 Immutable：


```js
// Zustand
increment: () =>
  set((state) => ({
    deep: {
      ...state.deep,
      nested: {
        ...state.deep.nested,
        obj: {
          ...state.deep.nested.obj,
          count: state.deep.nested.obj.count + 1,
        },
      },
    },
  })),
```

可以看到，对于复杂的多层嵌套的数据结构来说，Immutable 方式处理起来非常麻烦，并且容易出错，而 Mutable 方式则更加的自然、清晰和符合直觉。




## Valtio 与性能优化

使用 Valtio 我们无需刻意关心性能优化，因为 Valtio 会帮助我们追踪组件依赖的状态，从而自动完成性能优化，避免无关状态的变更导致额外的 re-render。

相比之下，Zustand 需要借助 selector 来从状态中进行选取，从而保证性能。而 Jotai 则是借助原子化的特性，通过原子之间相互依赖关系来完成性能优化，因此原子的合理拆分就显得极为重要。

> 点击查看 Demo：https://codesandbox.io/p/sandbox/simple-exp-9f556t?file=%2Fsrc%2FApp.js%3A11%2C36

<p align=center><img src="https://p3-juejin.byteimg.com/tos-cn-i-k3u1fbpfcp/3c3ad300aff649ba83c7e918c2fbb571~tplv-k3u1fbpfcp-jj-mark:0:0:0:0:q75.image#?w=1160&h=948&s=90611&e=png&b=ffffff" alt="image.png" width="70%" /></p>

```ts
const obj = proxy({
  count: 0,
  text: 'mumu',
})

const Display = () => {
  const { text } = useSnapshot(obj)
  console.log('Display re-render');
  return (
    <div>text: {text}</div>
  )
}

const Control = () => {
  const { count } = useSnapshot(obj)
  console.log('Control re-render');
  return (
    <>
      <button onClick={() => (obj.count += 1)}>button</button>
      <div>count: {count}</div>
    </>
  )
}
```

...

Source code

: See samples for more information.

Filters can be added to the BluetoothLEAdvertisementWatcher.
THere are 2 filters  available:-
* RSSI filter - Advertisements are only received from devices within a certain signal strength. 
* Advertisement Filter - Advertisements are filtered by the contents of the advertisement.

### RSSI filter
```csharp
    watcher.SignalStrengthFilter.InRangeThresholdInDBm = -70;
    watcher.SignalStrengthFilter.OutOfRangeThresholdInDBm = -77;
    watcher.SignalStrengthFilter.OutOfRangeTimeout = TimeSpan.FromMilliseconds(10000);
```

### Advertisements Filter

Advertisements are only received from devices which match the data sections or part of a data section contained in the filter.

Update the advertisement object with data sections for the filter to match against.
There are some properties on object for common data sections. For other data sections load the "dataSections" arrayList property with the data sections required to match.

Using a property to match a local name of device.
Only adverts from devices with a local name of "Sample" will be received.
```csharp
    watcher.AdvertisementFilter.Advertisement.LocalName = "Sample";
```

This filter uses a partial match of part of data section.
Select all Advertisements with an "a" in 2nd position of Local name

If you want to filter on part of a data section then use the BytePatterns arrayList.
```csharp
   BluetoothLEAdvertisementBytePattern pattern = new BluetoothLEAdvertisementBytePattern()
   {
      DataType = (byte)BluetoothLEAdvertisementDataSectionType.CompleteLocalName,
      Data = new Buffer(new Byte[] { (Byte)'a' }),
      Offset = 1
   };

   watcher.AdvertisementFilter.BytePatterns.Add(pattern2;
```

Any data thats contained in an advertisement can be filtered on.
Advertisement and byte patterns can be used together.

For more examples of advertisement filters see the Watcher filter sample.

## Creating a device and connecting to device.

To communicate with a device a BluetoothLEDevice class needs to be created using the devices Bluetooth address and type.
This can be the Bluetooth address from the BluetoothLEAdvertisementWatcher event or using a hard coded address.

* * *

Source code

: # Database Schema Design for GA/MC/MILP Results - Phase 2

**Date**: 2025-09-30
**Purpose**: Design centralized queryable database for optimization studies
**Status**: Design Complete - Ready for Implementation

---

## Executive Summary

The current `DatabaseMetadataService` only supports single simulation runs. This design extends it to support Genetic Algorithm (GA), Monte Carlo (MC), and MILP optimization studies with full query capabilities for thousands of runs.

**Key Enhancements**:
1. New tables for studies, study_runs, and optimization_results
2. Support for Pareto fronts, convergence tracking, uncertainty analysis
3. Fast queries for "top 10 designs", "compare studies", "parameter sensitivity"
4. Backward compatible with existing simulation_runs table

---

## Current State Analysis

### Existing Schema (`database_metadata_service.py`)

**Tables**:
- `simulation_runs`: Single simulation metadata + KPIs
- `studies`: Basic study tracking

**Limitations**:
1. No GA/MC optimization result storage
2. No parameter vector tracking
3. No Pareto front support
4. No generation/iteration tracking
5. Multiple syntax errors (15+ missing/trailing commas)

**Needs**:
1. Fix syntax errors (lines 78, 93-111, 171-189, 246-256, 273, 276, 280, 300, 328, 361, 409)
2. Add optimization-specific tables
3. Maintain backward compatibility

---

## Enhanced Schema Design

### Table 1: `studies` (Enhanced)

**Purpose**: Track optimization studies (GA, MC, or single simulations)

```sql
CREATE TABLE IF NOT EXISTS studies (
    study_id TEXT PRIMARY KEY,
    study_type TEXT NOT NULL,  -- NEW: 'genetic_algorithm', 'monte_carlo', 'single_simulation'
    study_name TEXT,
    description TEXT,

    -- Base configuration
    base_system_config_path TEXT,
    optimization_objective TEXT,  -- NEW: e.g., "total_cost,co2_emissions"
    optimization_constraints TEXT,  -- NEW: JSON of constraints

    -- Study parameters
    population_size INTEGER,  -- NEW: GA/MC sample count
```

**What to produce**
Would you retype the lines above from the one with "Update the advertisement" down to the one with "Select all Advertisements", word for word, both ends included and no other lines?

**Finished exercise**
Update the advertisement object with data sections for the filter to match against.
There are some properties on object for common data sections. For other data sections load the "dataSections" arrayList property with the data sections required to match.

Using a property to match a local name of device.
Only adverts from devices with a local name of "Sample" will be received.
```csharp
    watcher.AdvertisementFilter.Advertisement.LocalName = "Sample";
```

This filter uses a partial match of part of data section.
Select all Advertisements with an "a" in 2nd position of Local name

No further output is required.